Verweerder heeft met dagtekening 13 november 2018 aan eiseres een uitnodiging tot betaling uitgereikt voor een bedrag van in totaal € 1.261.848,80. Dit bedrag bestaat voor
€ 1.245.442,44 uit omzetbelasting (btw bij invoer) en voor € 16.406,36 uit rente op achterstallen.
Eiseres heeft daartegen bezwaar gemaakt. Verweerder heeft bij uitspraak op bezwaar van
18 april 2024 het bezwaar ongegrond verklaard.
Eiseres heeft daartegen beroep ingesteld.
Verweerder heeft een verweerschrift ingediend.
Op 30 mei 2024 heeft een regiezitting plaatsgevonden waarop ook over onderhavige zaak is gesproken. Op de regiezitting is de curator verschenen bijgestaan door de gemachtigde en mr. [naam 2] (kantoorgenoot van de gemachtigde). Namens verweerder zijn daar verschenen mr. [naam 3] , mr. dr. [naam 4] en mr. [naam 5] (namens de ontvanger).
Partijen hebben vóór de zitting nadere stukken ingediend.
Het onderzoek ter zitting heeft plaatsgevonden op 28 november 2024. De curator is verschenen bijgestaan door de gemachtigde, en diens kantoorgenoten mr. [naam 2] en mr. [naam 6] . Namens verweerder zijn verschenen mr. [naam 3] ,
mr. dr. [naam 4] , mr. [naam 7] , mr. [naam 8] en [naam 9] .
Op de zitting zijn ook de beroepen van eiseres behandeld met de zaaknummers
HAA 21/6400 tot en met HAA 21/6410, HAA 23/4825 tot en met HAA 23/4828,
HAA 23/4831, HAA 23/4834, HAA 23/4843 tot en met HAA 23/4849, HAA 24/1165, HAA 24/1925 en HAA 24/1927. Wat partijen hebben verklaard en overgelegd in die zaken, wordt geacht ook te zijn verklaard en overgelegd in onderhavige zaak. In de andere zaken heeft de rechtbank op 7 februari 2025 afzonderlijk uitspraak gedaan.

Overwegingen

Feiten
1. Eiseres is op 18 mei 2021 in staat van faillissement verklaard waarbij
mr. [naam 1] is benoemd tot curator in het faillissement.
2. Eiseres is een logistiek dienstverlener. Zij beschikte in 2018 onder meer over een vergunning ‘Domiciliëringsprocedure in het vrije verkeer brengen’ (de douanevergunning).
3. Op 15 juni 2016 heeft de inspecteur van de belastingdienst aan [bedrijf] B.V. ( E BV) toestemming verleend tot toepassing van de verleggingsregeling als bedoeld in artikel 23 van de Wet op de omzetbelasting 1968 (de artikel 23 vergunning).

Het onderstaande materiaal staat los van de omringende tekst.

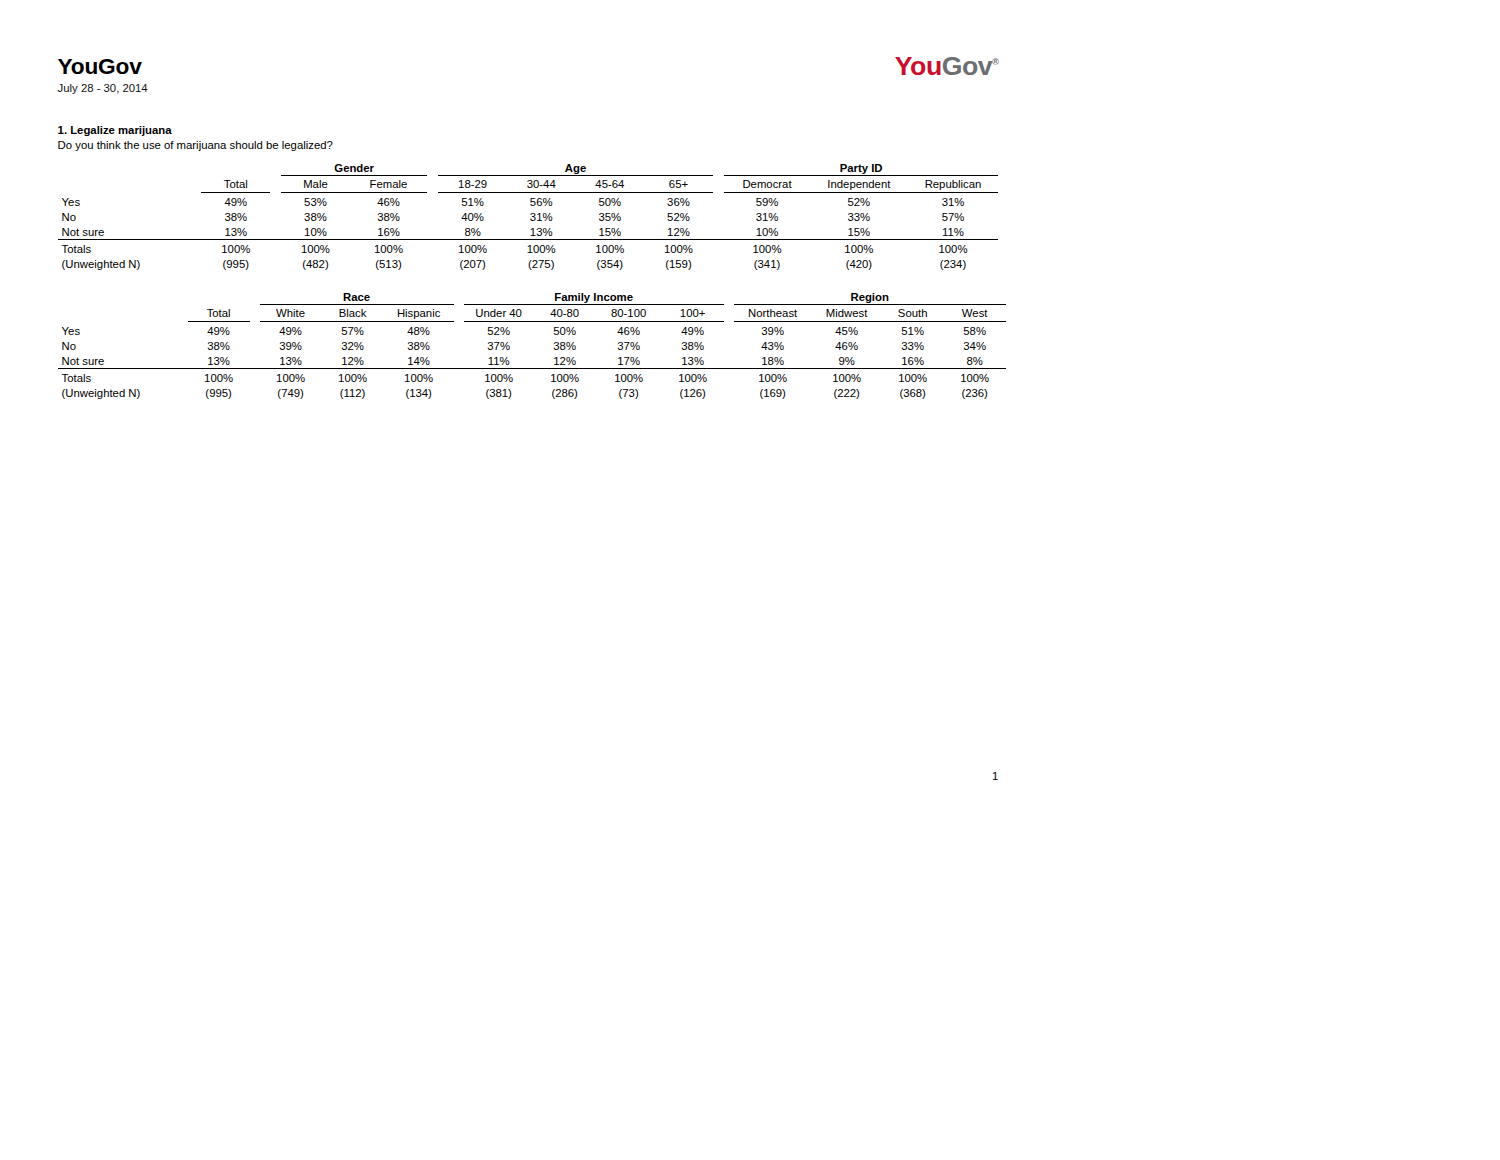YouGov
July 28 - 30, 2014
YouGov®
1. Legalize marijuana
Do you think the use of marijuana should be legalized?
| | | | Gender | | Age | | Party ID |
| --- | --- | --- | --- | --- | --- | --- | --- |
| | Total | | Male | Female | | 18-29 | 30-44 | 45-64 | 65+ | | Democrat | Independent | Republican |
| Yes | 49% | | 53% | 46% | | 51% | 56% | 50% | 36% | | 59% | 52% | 31% |
| No | 38% | | 38% | 38% | | 40% | 31% | 35% | 52% | | 31% | 33% | 57% |
| Not sure | 13% | | 10% | 16% | | 8% | 13% | 15% | 12% | | 10% | 15% | 11% |
| Totals | 100% | | 100% | 100% | | 100% | 100% | 100% | 100% | | 100% | 100% | 100% |
| (Unweighted N) | (995) | | (482) | (513) | | (207) | (275) | (354) | (159) | | (341) | (420) | (234) |
| | | | Race | | Family Income | | Region |
| --- | --- | --- | --- | --- | --- | --- | --- |
| | Total | | White | Black | Hispanic | | Under 40 | 40-80 | 80-100 | 100+ | | Northeast | Midwest | South | West |
| Yes | 49% | | 49% | 57% | 48% | | 52% | 50% | 46% | 49% | | 39% | 45% | 51% | 58% |
| No | 38% | | 39% | 32% | 38% | | 37% | 38% | 37% | 38% | | 43% | 46% | 33% | 34% |
| Not sure | 13% | | 13% | 12% | 14% | | 11% | 12% | 17% | 13% | | 18% | 9% | 16% | 8% |
| Totals | 100% | | 100% | 100% | 100% | | 100% | 100% | 100% | 100% | | 100% | 100% | 100% | 100% |
| (Unweighted N) | (995) | | (749) | (112) | (134) | | (381) | (286) | (73) | (126) | | (169) | (222) | (368) | (236) |
1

De artikel 23 vergunning is met ingang van 15 januari 2018 ingetrokken (de intrekkingsbeschikking). De intrekkingsbeschikking van 11 januari 2018 is gericht aan MPR Accountants en bevat onder meer de volgende tekst:
“(…) Uw cliënte [ E BV] heeft toestemming om de verleggingsregeling bij de invoer van goederen toe te passen. Deze regeling is vastgelegd in artikel 23 van de Wet op de Omzetbelasting 1968.
Beslissing
Met ingang van 15 januari 2018 trek ik de toestemming in.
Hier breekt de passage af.